[19 July 2009]
Maher Shalal Hash Baz already have one must-hear album out this year, though you might have missed it. Gok, a collaboration with Scottish jazz musician Bill Wells, was a simple but hauntingly beautiful set of pieces that melded children’s music, jazz, and improvisation. It was easier to relate to than C’est La Derniere Chanson, by my count Maher Shalal Hash Baz’s 18th studio album over the past two decades. Tori Kudo, the guy at the centre of all this action, remains an enigmatic figure, half visionary, half batty. His philosophy of music, such as it can be understood from his recent work, is not so much to create music that’s simplistic as that which is accessible. It used to be music for any amateur musician to play, mistakes and all. But things have shifted a little since 2007’s excellent L’Autre Cap. That is, on both the Wells collaboration and here on C’est La Derniere Chanson, Kudo’s music is becoming more coherent. Kudo collated a nine-member Japanese ensemble and rounded it out with local musicians for a performance in France to make this new album. There are less of the obvious performance errors, though there’s still a charming out-of-tune, in-the-middle-of-a-rehearsal quality to the playing.
But on C’est La Derniere Chanson, Maher Shalal Hash Baz has something new to say. First of all, let’s take stock. This is a double-CD release; it clocks in at one and a half hours; it has an astounding 177 tracks. Only a handful (20 or so) of these are over one minute in length, and only one is longer than three minutes. The vast majority are single musical phrases, perhaps repeated once or twice, with a few seconds of silence at the end. The Amazon product page describes these as “musical gestures”, and that’s right on. They’re single ideas, all exposition without subsequent development, like the musical version of Italo Calvino’s If On a Winter’s Night a Traveler.
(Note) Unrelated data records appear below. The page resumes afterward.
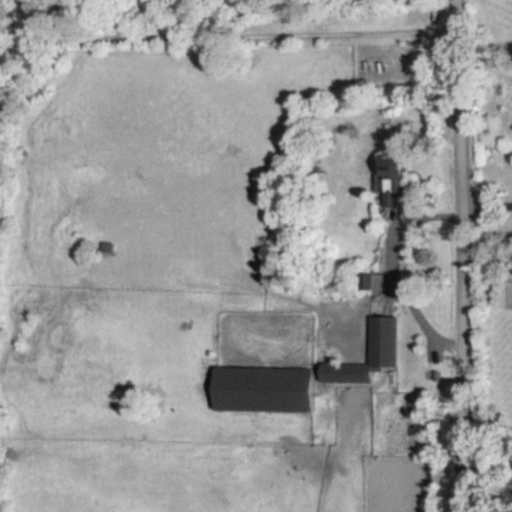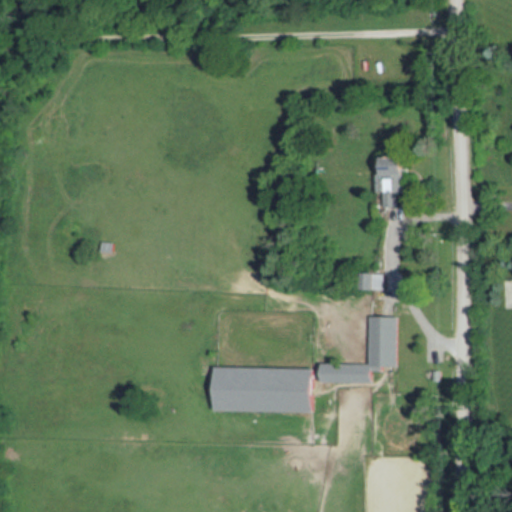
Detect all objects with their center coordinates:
road: (229, 34)
building: (396, 178)
building: (392, 181)
road: (487, 206)
road: (394, 220)
building: (109, 247)
road: (462, 255)
road: (389, 271)
building: (372, 282)
road: (431, 347)
building: (370, 354)
building: (370, 354)
building: (434, 375)
building: (267, 388)
building: (265, 390)
park: (401, 485)
road: (487, 494)
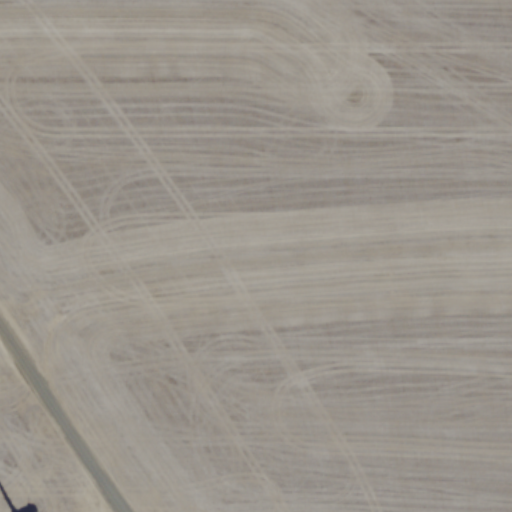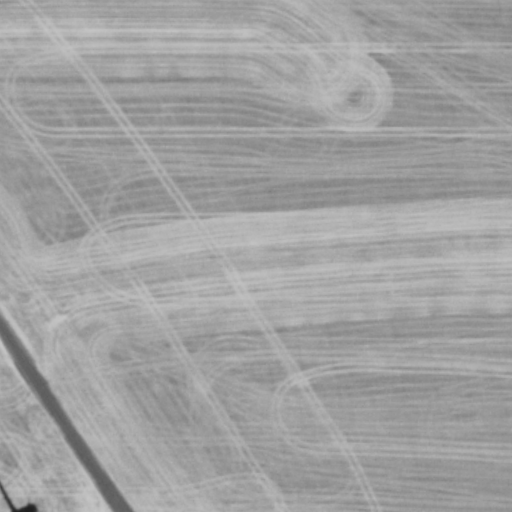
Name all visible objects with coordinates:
road: (60, 419)
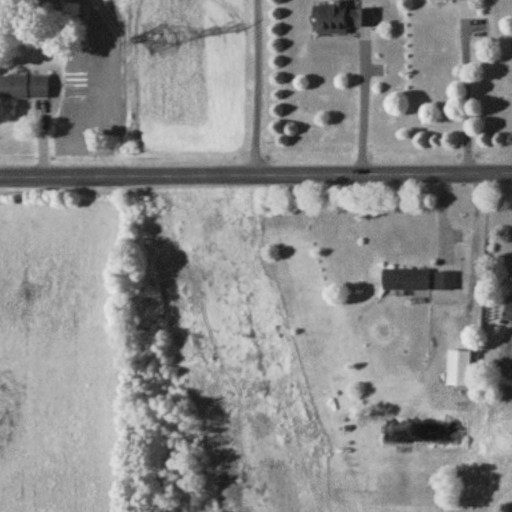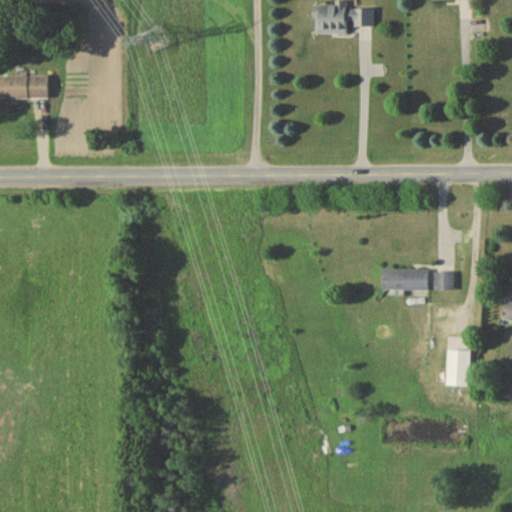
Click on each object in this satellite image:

They are the scraps that other musicians would leave on the studio floor, ones which Maher Shalal Hash Baz has carefully raked over and presented to us, confident in their own innate worth.
“More Errors”, the longest piece, is built around a verse sung in Kudo’s heavily accented (pretty much incomprehensible) English over a simple but effective horn melody. “Job”, a fast-muttered Japanese litany, appropriating classic pop tropes as the refrain kicks in: “Please, please to understand / I never meant to hurt or hate you”. The pieces are jumbles of ideas, reflected in the jumbled instrumental tonalities and reflecting, in turn, the jumbled experience of life. Now and then, from the bleat of horns or bassoons a nostalgic melody catches your attention (check out “Last Autumn 2007”, or “After Landing”, or “Air Conditioned II”). If only the best ideas lasted longer, or were developed, even to the minimal extent of those in L’Autre Cap. I know, it’s part of the point. And listening to the album through, you don’t hear individual pieces, but rather, these short, sedate phrases that are separate but together form a ruminative, raked-over whole.
C’est La Derniere Chanson may not have the completeness of vision of some of Maher Shalal Hash Baz’s former work, but it’s still rewarding, if you take the time to follow its wandering lead. I don’t know if anyone’s studying Tori Kudo, writing theses about him, but he deserves the analysis. My guess is his unorthodox approach and unique ideas about music will continue to inspire and baffle us for a long time.